Take it in, thank them, and know they are not alone

When one of your clients comes to you with a complaint, it’s easy to get defensive. It’s easy to explain it away and believe that this situation is the exception rather than the rule. Unfortunately, that complaining client probably represents many other clients who feel the same way.

It’s important that you listen to what the client has to say. It’s important that you recognize that clients feel the way they feel, regardless of whether or not you’re in the right.

The fact that you have a great explanation, a great excuse, or that they misunderstood or misinterpreted doesn’t change the reality of the damage they’re doing to your reputation. You have to listen. You might even learn something.

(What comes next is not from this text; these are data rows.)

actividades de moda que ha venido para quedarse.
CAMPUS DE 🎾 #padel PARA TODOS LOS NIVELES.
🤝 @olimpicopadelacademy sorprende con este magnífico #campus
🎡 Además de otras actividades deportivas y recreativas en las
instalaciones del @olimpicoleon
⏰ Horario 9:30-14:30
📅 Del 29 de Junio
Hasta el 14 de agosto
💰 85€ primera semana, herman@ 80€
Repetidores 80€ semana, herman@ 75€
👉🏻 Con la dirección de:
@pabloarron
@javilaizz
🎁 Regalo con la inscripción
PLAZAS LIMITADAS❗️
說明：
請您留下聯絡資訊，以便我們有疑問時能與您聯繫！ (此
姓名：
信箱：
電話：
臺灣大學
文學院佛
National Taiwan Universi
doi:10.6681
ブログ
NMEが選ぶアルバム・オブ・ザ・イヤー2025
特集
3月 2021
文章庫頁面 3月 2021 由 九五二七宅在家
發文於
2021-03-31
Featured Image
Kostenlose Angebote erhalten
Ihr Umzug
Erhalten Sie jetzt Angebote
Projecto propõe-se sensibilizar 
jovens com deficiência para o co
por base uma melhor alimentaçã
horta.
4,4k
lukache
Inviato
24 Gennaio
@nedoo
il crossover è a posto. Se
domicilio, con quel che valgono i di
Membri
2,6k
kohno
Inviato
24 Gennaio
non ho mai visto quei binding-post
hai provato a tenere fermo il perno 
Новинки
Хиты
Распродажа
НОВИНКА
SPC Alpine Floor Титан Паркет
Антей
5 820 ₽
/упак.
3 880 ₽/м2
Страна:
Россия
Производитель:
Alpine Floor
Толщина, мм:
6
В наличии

Keep in mind that the complaining client is a representative of all the others who lack the willingness to tell you what they’re thinking. You’re getting feedback not just from the complainer, but also from all of your other upset clients who are afraid to tell you what they think. Be thrilled that the complaining client is willing to step forward and give you valuable feedback. Be grateful that the complaining client is bold, like you.

Instead of responding with defensiveness, listen and accept the feedback. The client’s reality is the reality that matters, and you’ve got to take action to correct the situation. It’s important, however, that you do more than correct the situation for the complaining client. You’ve got to correct the situation for all of your clients–both the complainers and the silent majority.

When you’re lucky enough to have a client complain, be thankful. Literally, thank them. Take their input to heart and express gratitude for the feedback. Whether or not they are right is irrelevant. What matters is that you’re getting input from the people who pay your bills. You’re fortunate to be getting what you’re getting, even if it doesn’t feel like it in the moment.